On October 19th, 1911, exactly 100 years ago today, Amundsen, along with his team (Olav Bjaaland, Helmer Hanssen, Sverre Hassel, and Oscar Wistling) set out on their attempt to the South Pole. They had four sleds and 52 dogs with them when they got underway, along a route that had previously been unexplored. That route ran across the Axel Heiberg Glacier, which would eventually lead them up to the Antarctic Plateau.

At this point, Amundsen was hoping to use a bit of surprise and speed on his rival Scott, who had set out for the Antarctic earlier, but due to a series of set backs, hadn’t arrived on the continent yet. In fact, Scott didn’t even realize he was in a race with Amundsen until the Norwegian sent him a telegram saying simply: “Beg to inform you Fram proceeding Antarctic — Amundsen,” which arrived after the Brit has already set sail himself.

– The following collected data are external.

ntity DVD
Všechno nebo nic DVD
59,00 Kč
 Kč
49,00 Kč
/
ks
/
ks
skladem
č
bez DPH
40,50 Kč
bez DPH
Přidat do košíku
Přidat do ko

The Fram was Amundsen ship of course, and he had departed Oslo in June of 1910, first arriving in the Antarctic in January of 1911. From there, he and his team used their time to build supply depots and recon their route in preparation for a serious attempt on the Pole.

Their first attempt came in September of 1911, with Amundsen and his squad setting out on the 8th of that month. But generally poor weather and extremely cold temperatures forced a retreat, and the team returned to the Fram until the 19th of October, when they would make a second attempt.

By this point in his career, Amundsen had spent quite a great deal of time in the Arctic, where he had explored the Northeast Passage and learned a lot from the indigenous people that live there. From them, he learned to use seal skins for warm and sled dogs for travel, both of which would serve him, and his men, well on their way to the South Pole.

This is just the start of the story of course and there is plenty more to come. I’ll continue to unravel the tale over the days and weeks ahead, as it is both a heroic and tragic one.